I wondered why she wasn't in Washington, and then she answered my unspoken question. "I was asked to lend my support to Senate Bill One-thirty," she said, smiling nervously. "So I suppose both of us are here today for the same reason."
"Thank you. We need all the support we can get."
"I don't think you have a worry," she replied.
She was probably right. The testimony of the national drug policy director and the publicity it would generate would put considerable pressure on the Courts of Justice Committee.
After an awkward silence, with both of us glancing at the people milling about, I asked her quietly, "How are you?"
For an instant her eyes teared up. Then she gave me another quick, nervous smile and stared off down the hall. "If you'll please excuse me, I see someone I need to have a word with."
Pat Harvey was barely out of earshot when my pager went off.
A minute later I was on the phone.
"Marino's on his way," my secretary was explaining.
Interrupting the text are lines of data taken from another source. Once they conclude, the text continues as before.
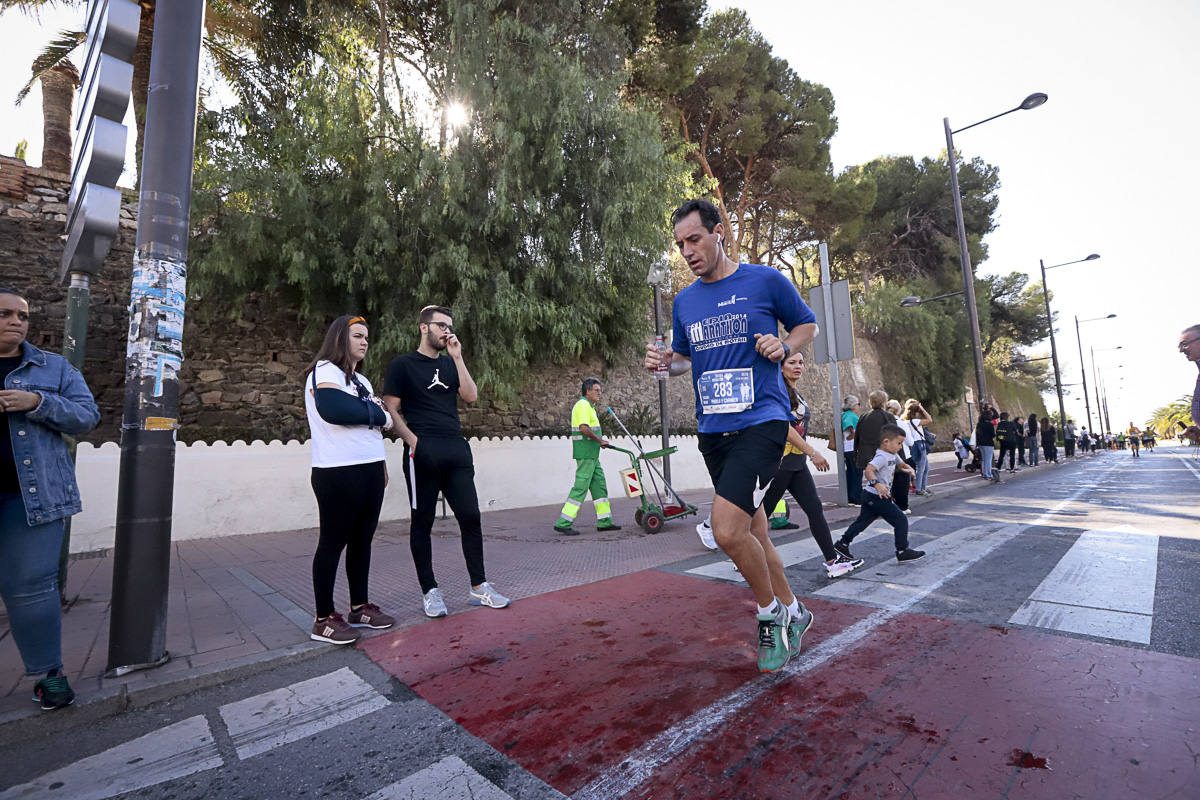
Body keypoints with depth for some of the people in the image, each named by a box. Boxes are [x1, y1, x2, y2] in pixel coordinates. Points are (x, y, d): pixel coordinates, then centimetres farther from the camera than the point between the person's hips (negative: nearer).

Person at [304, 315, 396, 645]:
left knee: (362, 539, 12)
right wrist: (373, 412, -9)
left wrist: (382, 465, 6)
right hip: (338, 473, -8)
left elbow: (381, 422, 18)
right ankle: (324, 619, 12)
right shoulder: (324, 371, -5)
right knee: (333, 542, 0)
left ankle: (360, 607, 23)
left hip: (371, 470, 8)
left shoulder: (362, 380, 20)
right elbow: (332, 409, -25)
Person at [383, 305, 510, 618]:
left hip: (457, 451, 5)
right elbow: (391, 410, -2)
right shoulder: (402, 364, 4)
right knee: (422, 521, 4)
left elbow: (471, 396, 3)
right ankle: (429, 591, 16)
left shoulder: (450, 364, 18)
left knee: (471, 516, 3)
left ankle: (478, 587, 14)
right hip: (423, 453, -4)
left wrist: (457, 357, -1)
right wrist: (413, 440, -14)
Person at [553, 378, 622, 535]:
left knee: (599, 485, 12)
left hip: (591, 454, 11)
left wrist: (600, 440, 15)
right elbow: (584, 428, -26)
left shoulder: (588, 405, 19)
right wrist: (600, 440, -18)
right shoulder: (583, 405, -14)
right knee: (580, 487, -8)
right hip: (585, 453, -11)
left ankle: (604, 521, 18)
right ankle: (563, 523, -3)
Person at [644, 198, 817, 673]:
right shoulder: (684, 301, 13)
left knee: (727, 529, -19)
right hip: (712, 430, 6)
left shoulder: (766, 281, 0)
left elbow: (808, 325, 11)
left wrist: (784, 345, -10)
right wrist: (665, 361, 0)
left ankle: (771, 613, 10)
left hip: (762, 420, -5)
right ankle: (792, 611, 36)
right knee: (752, 531, 13)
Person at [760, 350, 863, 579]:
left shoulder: (797, 394, 16)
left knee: (815, 509, 5)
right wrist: (813, 452, -19)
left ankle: (833, 560, 9)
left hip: (797, 464, 9)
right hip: (778, 463, -9)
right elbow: (783, 425, -20)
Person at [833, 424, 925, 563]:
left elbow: (901, 464, 28)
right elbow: (868, 470, -34)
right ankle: (903, 552, 11)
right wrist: (877, 484, -48)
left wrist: (909, 468, 5)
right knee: (901, 521, 0)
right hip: (877, 497, -10)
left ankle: (842, 543, 21)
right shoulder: (881, 457, -20)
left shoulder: (893, 455, 12)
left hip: (871, 497, 10)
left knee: (862, 521, 16)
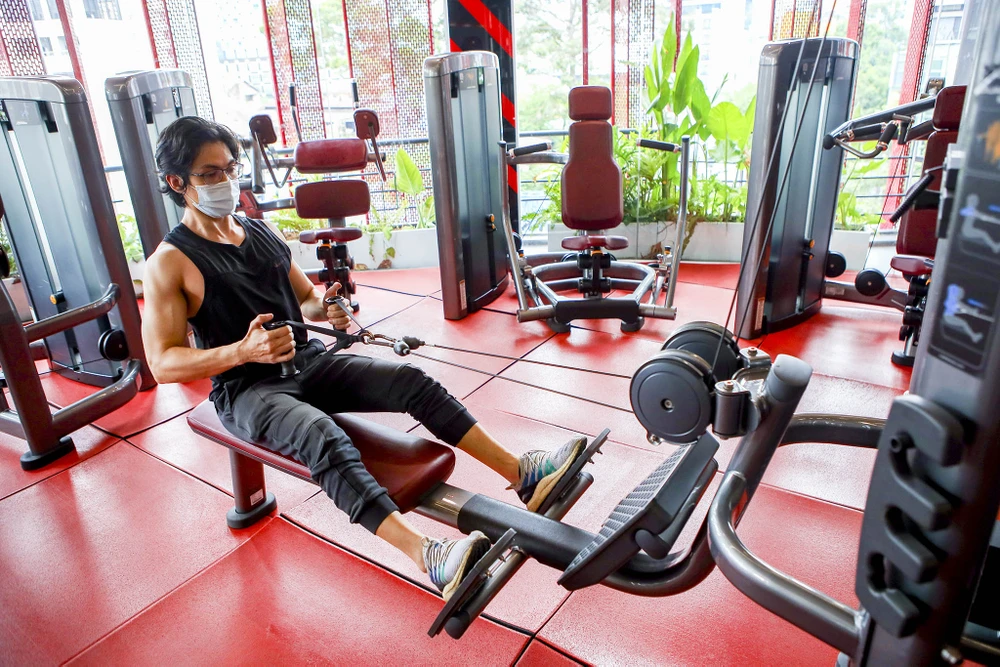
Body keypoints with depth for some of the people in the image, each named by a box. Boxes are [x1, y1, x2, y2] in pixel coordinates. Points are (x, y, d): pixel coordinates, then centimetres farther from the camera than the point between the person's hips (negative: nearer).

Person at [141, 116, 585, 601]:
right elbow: (163, 364, -13)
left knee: (412, 381, -15)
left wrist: (327, 310, -6)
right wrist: (242, 351, -29)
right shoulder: (170, 264, -7)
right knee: (321, 435, -37)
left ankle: (522, 473, -18)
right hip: (246, 390, -5)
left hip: (307, 361, 6)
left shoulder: (262, 231, 11)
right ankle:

"So am I," I said. "Get my scene kit, Rose. Make sure everything's in order. Flashlight, camera, batteries, gloves."
"Will do."
Cursing my heels and the rain, I hurried down steps and along Governor Street, the wind tearing at my umbrella as I envisioned Mrs. Harvey's eyes that split s
econd when they had revealed her pain. Thank God she had not been standing there when my pager had sounded its dreadful alert.
5
The odor was noticeable from a distance. Heavy drops of rain smacked loudly against dead leaves, the sky as dark as dusk, winter-bare trees drifting in and out of the fog.
"Jesus," Marino muttered as he stepped over a log. "They must be ripe. No other smell like it. Always reminds me of pickled crabs."